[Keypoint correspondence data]
________

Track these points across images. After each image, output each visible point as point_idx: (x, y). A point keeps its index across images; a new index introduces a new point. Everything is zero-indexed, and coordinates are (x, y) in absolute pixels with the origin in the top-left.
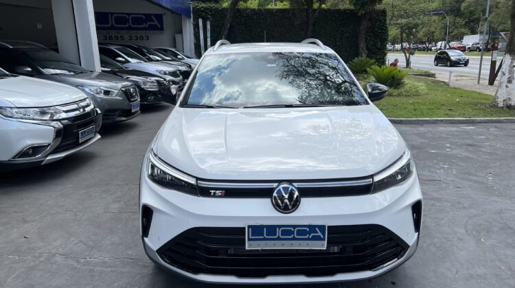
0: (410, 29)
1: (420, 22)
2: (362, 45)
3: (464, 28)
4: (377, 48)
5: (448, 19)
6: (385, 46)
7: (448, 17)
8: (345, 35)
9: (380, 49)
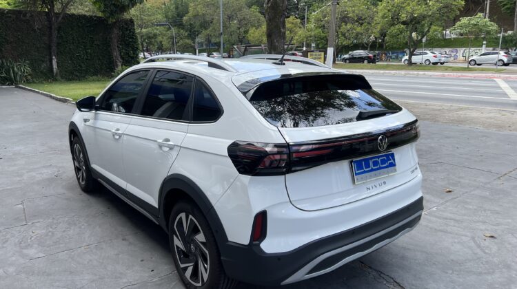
0: (149, 38)
1: (158, 32)
2: (116, 53)
3: (188, 38)
4: (129, 56)
5: (174, 31)
6: (137, 55)
7: (173, 28)
8: (95, 43)
9: (132, 58)
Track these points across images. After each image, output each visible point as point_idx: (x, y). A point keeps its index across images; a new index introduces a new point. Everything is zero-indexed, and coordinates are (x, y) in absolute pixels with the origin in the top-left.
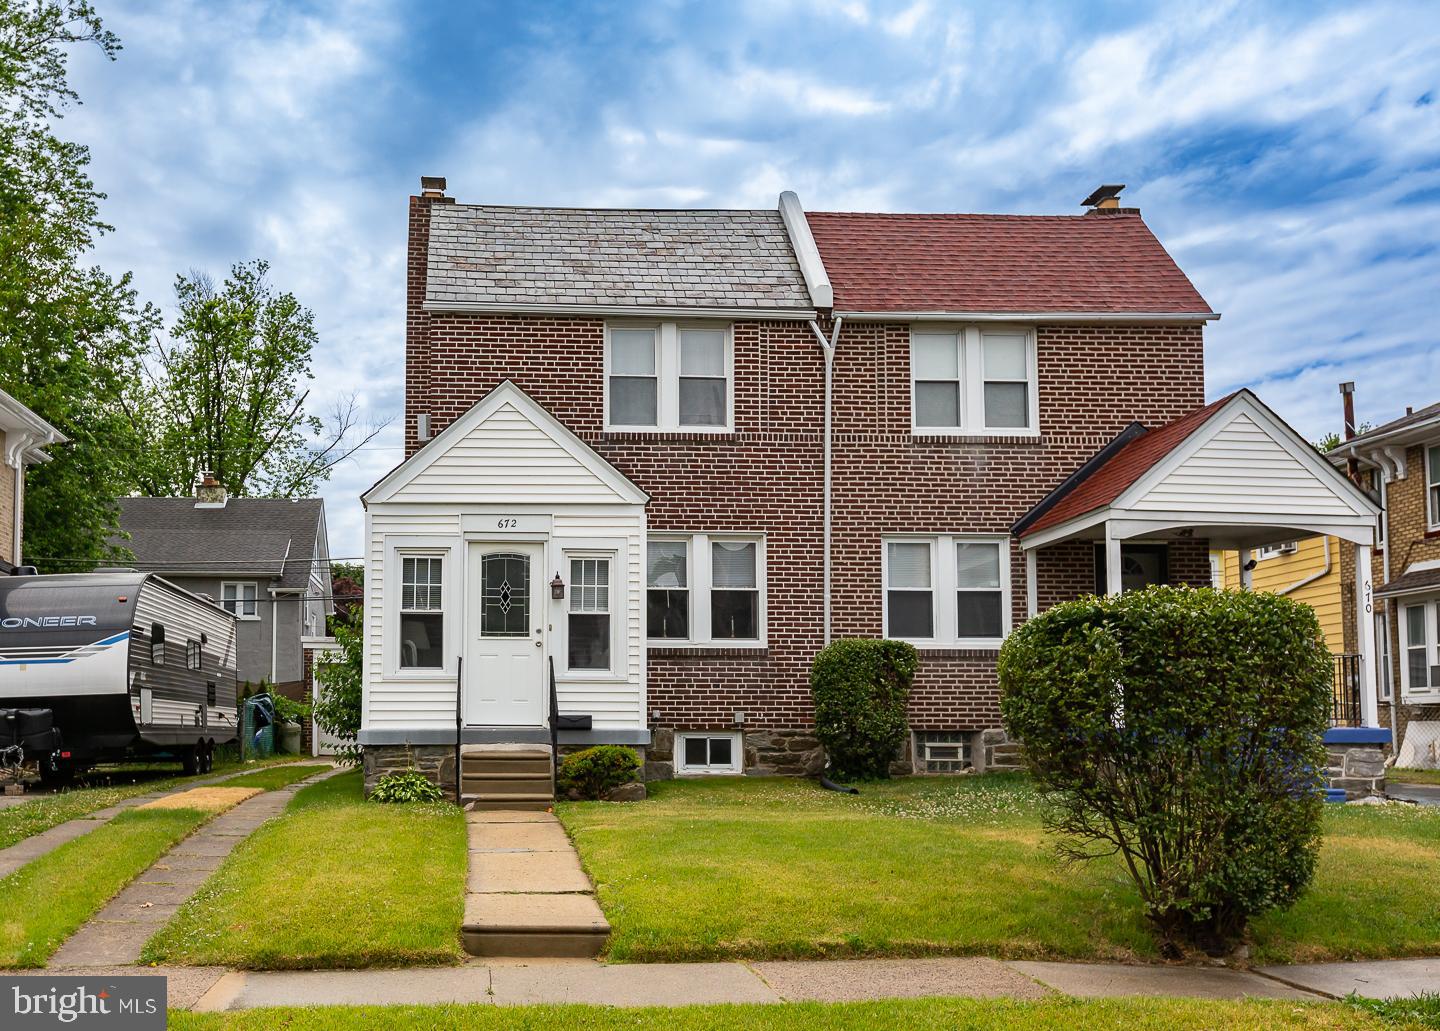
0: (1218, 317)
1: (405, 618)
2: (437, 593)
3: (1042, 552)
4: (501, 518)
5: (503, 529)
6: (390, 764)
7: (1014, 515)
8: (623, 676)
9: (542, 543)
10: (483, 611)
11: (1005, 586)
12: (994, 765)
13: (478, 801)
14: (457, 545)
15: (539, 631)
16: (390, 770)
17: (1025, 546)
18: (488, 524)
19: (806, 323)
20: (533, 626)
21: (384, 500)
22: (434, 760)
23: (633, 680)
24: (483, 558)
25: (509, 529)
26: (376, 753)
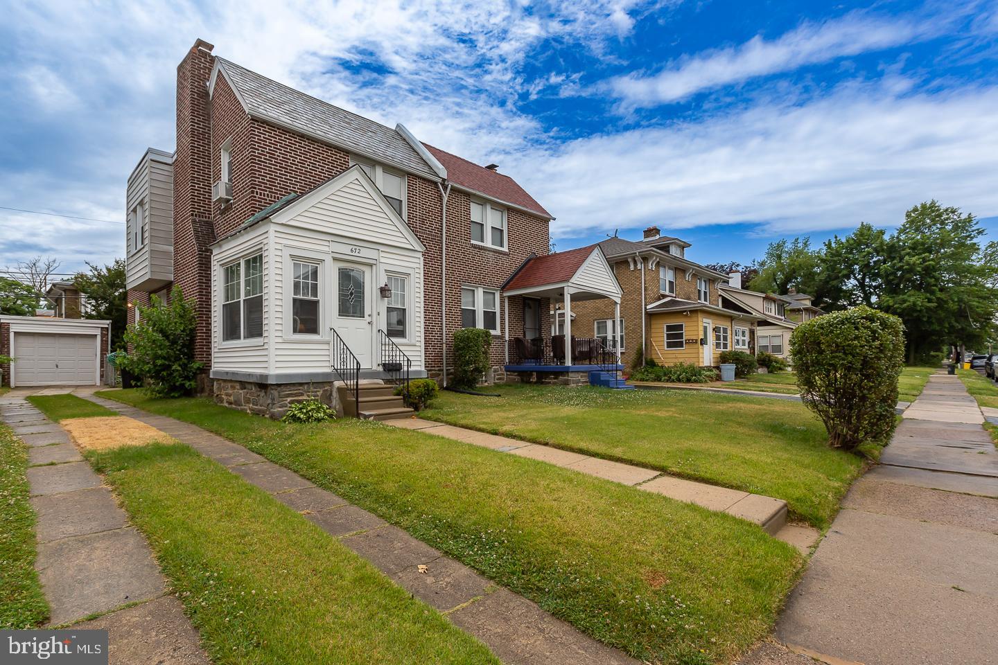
0: (554, 219)
1: (295, 300)
2: (315, 287)
3: (509, 297)
4: (352, 246)
5: (353, 254)
6: (289, 396)
7: (502, 281)
8: (413, 342)
9: (371, 265)
10: (339, 302)
11: (498, 310)
12: (496, 381)
13: (375, 415)
14: (328, 259)
15: (369, 316)
16: (289, 399)
17: (505, 295)
18: (346, 249)
19: (436, 183)
20: (367, 311)
21: (284, 222)
22: (316, 392)
23: (418, 344)
24: (339, 269)
25: (357, 254)
26: (279, 389)
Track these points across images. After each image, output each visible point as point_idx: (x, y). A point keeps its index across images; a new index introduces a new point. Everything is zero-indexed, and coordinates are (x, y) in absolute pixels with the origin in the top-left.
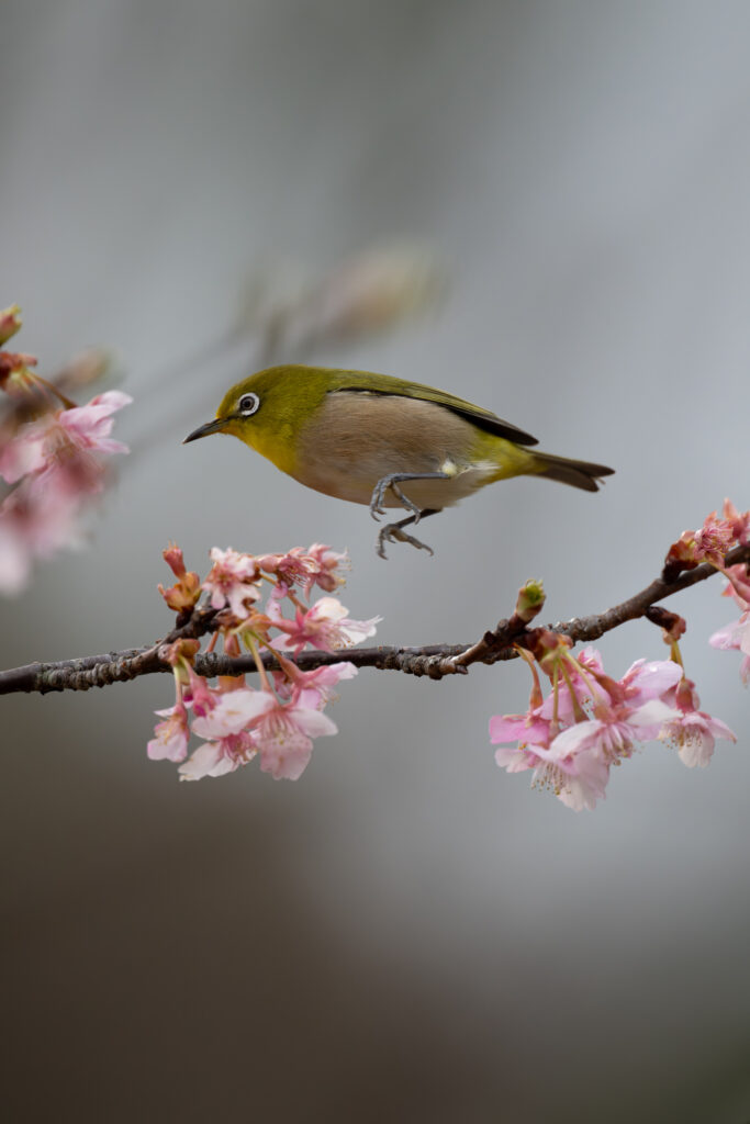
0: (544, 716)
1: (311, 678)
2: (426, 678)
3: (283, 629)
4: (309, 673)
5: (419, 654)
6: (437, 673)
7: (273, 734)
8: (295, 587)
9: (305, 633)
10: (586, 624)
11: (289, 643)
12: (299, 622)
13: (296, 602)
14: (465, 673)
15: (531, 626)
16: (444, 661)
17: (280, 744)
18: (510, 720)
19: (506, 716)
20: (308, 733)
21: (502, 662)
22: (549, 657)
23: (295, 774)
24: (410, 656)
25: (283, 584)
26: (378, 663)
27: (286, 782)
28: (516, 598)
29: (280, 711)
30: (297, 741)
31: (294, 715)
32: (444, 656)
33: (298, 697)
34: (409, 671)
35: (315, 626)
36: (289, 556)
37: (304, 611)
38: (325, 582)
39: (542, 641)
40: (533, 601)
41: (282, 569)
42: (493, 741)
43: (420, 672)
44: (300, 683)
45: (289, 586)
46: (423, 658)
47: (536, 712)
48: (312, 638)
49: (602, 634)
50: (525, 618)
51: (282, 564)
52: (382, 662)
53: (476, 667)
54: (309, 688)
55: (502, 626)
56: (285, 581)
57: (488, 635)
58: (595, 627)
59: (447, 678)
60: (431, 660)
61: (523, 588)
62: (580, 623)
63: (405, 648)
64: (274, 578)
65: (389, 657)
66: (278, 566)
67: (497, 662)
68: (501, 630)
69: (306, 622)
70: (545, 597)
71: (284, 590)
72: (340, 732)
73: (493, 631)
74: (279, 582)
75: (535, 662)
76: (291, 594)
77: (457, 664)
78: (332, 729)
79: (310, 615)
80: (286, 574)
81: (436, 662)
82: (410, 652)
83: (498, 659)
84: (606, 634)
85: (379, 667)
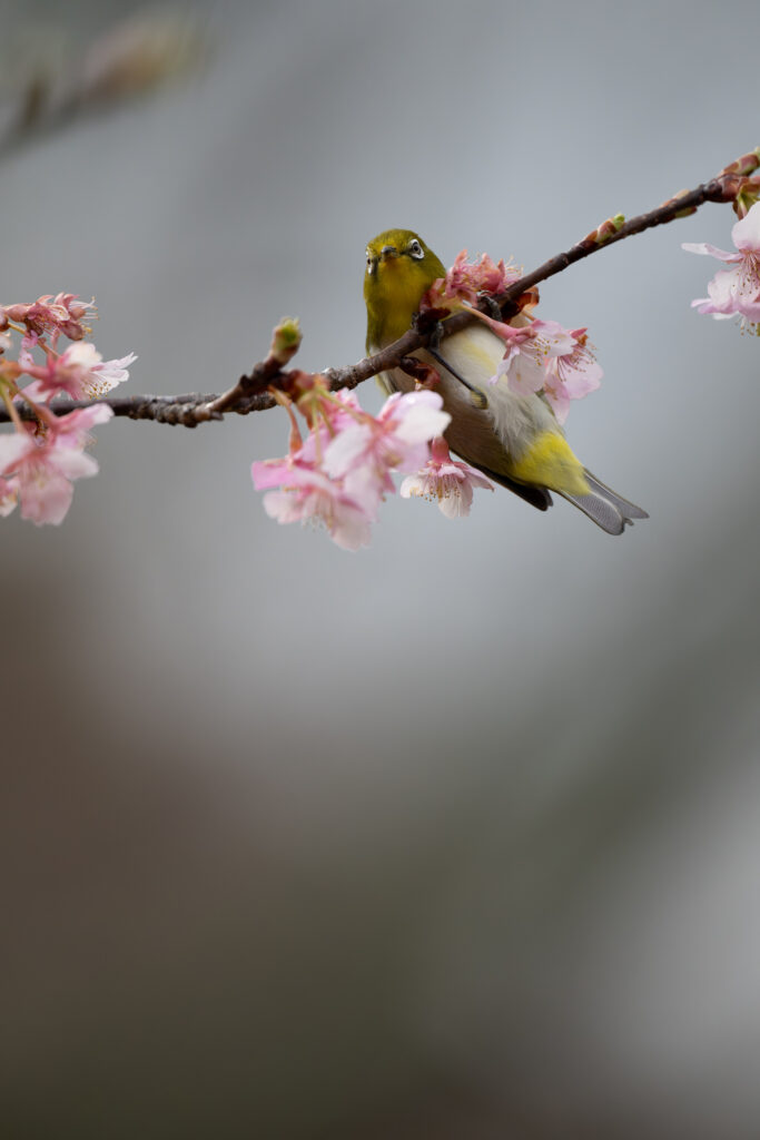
0: (306, 459)
1: (67, 422)
2: (180, 427)
3: (35, 375)
4: (64, 418)
5: (173, 403)
6: (192, 421)
7: (32, 478)
8: (44, 335)
9: (58, 379)
10: (340, 374)
11: (41, 390)
12: (51, 368)
13: (46, 349)
14: (220, 419)
15: (288, 369)
16: (198, 409)
17: (39, 489)
18: (271, 466)
19: (267, 461)
20: (67, 475)
21: (256, 412)
22: (306, 398)
23: (57, 518)
24: (163, 405)
25: (32, 332)
26: (131, 413)
27: (49, 528)
28: (273, 340)
29: (38, 455)
30: (57, 485)
31: (53, 458)
32: (198, 404)
33: (54, 441)
34: (163, 420)
35: (67, 372)
36: (38, 304)
37: (55, 357)
38: (73, 331)
39: (299, 383)
40: (290, 343)
41: (30, 318)
42: (257, 487)
43: (174, 420)
44: (55, 429)
45: (39, 335)
46: (177, 406)
47: (297, 456)
48: (64, 383)
49: (356, 384)
50: (281, 359)
51: (31, 313)
52: (135, 411)
53: (231, 417)
54: (65, 433)
55: (258, 368)
56: (35, 330)
57: (244, 380)
58: (350, 377)
59: (202, 426)
60: (185, 408)
61: (278, 328)
62: (335, 374)
63: (159, 398)
64: (23, 327)
65: (142, 406)
66: (26, 315)
67: (251, 413)
68: (257, 373)
69: (58, 368)
70: (300, 338)
71: (34, 340)
72: (101, 471)
73: (250, 374)
74: (29, 331)
75: (294, 407)
76: (41, 342)
77: (212, 410)
78: (91, 468)
79: (62, 361)
80: (34, 323)
81: (190, 410)
82: (163, 401)
83: (252, 409)
84: (360, 385)
85: (133, 417)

________

**Action item**
Please repeat each record above precisely, with the pictures left out.

**Written answer**
Track these points across images. After each image, output each visible point as point_idx: (x, y). A point keeps its index across images; a new index introduces a new point. Everything is zero-indexed, and coordinates are (x, y) in absolute pixels with the origin in the top-left.
0: (410, 29)
1: (420, 22)
2: (362, 45)
3: (464, 28)
4: (377, 48)
5: (448, 19)
6: (385, 46)
7: (448, 17)
8: (345, 35)
9: (380, 49)
0: (149, 38)
1: (158, 32)
2: (116, 53)
3: (188, 38)
4: (129, 56)
5: (174, 31)
6: (137, 55)
7: (173, 28)
8: (95, 43)
9: (132, 58)
Track these points across images. After each image, output each visible point as point_idx: (x, y). A point keeps its index across images; a new index introduces a new point. Everything is zero-indexed, and coordinates are (x, y) in absolute pixels with the origin in the top-left.
0: (1218, 317)
1: (405, 618)
2: (437, 593)
3: (1042, 552)
4: (501, 518)
5: (503, 529)
6: (390, 764)
7: (1014, 515)
8: (623, 676)
9: (542, 543)
10: (483, 611)
11: (1005, 586)
12: (994, 765)
13: (478, 801)
14: (457, 545)
15: (539, 631)
16: (390, 770)
17: (1025, 546)
18: (488, 524)
19: (806, 323)
20: (533, 626)
21: (384, 500)
22: (434, 760)
23: (633, 680)
24: (483, 558)
25: (509, 529)
26: (376, 753)
0: (554, 219)
1: (295, 300)
2: (315, 287)
3: (509, 297)
4: (352, 246)
5: (353, 254)
6: (289, 396)
7: (502, 281)
8: (413, 342)
9: (371, 265)
10: (339, 302)
11: (498, 310)
12: (496, 381)
13: (375, 415)
14: (328, 259)
15: (369, 316)
16: (289, 399)
17: (505, 295)
18: (346, 249)
19: (436, 183)
20: (367, 311)
21: (284, 222)
22: (316, 392)
23: (418, 344)
24: (339, 269)
25: (357, 254)
26: (279, 389)
Track these points across images. After each image, output each visible point as point_idx: (x, y). A point keeps its index across images; a new index introduces a new point. Everything is zero-indexed, and coordinates are (x, y) in absolute pixels with the origin in the top-left.
0: (544, 716)
1: (311, 678)
2: (426, 678)
3: (283, 629)
4: (309, 673)
5: (419, 654)
6: (437, 673)
7: (273, 734)
8: (295, 587)
9: (305, 633)
10: (586, 624)
11: (289, 643)
12: (299, 622)
13: (296, 602)
14: (465, 673)
15: (531, 626)
16: (444, 661)
17: (280, 744)
18: (510, 720)
19: (506, 716)
20: (308, 733)
21: (502, 662)
22: (549, 657)
23: (295, 774)
24: (410, 656)
25: (283, 584)
26: (378, 663)
27: (286, 782)
28: (516, 598)
29: (280, 711)
30: (297, 741)
31: (294, 715)
32: (444, 656)
33: (298, 697)
34: (409, 671)
35: (315, 626)
36: (289, 556)
37: (304, 611)
38: (325, 582)
39: (542, 641)
40: (533, 601)
41: (282, 569)
42: (493, 741)
43: (420, 672)
44: (300, 683)
45: (289, 586)
46: (423, 658)
47: (536, 712)
48: (312, 638)
49: (602, 634)
50: (525, 618)
51: (282, 564)
52: (382, 662)
53: (476, 667)
54: (309, 688)
55: (502, 626)
56: (285, 581)
57: (488, 635)
58: (595, 627)
59: (447, 678)
60: (431, 660)
61: (523, 588)
62: (580, 623)
63: (405, 648)
64: (274, 578)
65: (389, 657)
66: (278, 566)
67: (497, 662)
68: (501, 630)
69: (306, 622)
70: (545, 597)
71: (284, 590)
72: (340, 732)
73: (493, 631)
74: (279, 582)
75: (535, 662)
76: (291, 594)
77: (457, 664)
78: (332, 729)
79: (310, 615)
80: (286, 574)
81: (436, 662)
82: (410, 652)
83: (498, 659)
84: (606, 634)
85: (379, 667)
0: (306, 459)
1: (67, 422)
2: (180, 427)
3: (35, 375)
4: (64, 418)
5: (173, 403)
6: (192, 421)
7: (32, 478)
8: (44, 335)
9: (58, 379)
10: (340, 374)
11: (41, 390)
12: (51, 368)
13: (46, 349)
14: (220, 419)
15: (288, 369)
16: (198, 409)
17: (39, 489)
18: (271, 466)
19: (267, 461)
20: (67, 475)
21: (256, 412)
22: (306, 398)
23: (57, 518)
24: (163, 405)
25: (32, 332)
26: (131, 413)
27: (49, 528)
28: (273, 340)
29: (38, 455)
30: (57, 485)
31: (53, 458)
32: (198, 404)
33: (54, 441)
34: (163, 420)
35: (67, 372)
36: (38, 304)
37: (55, 357)
38: (73, 331)
39: (299, 383)
40: (290, 343)
41: (30, 318)
42: (257, 487)
43: (174, 420)
44: (55, 429)
45: (39, 335)
46: (177, 406)
47: (297, 456)
48: (64, 383)
49: (356, 384)
50: (281, 359)
51: (31, 313)
52: (135, 411)
53: (231, 417)
54: (65, 433)
55: (258, 368)
56: (35, 330)
57: (244, 380)
58: (350, 377)
59: (202, 426)
60: (185, 408)
61: (278, 328)
62: (335, 374)
63: (159, 398)
64: (23, 327)
65: (142, 406)
66: (26, 315)
67: (251, 413)
68: (257, 373)
69: (58, 368)
70: (300, 338)
71: (34, 340)
72: (101, 471)
73: (250, 374)
74: (29, 331)
75: (294, 407)
76: (41, 342)
77: (212, 410)
78: (91, 468)
79: (62, 361)
80: (34, 323)
81: (190, 410)
82: (163, 401)
83: (252, 409)
84: (360, 385)
85: (133, 417)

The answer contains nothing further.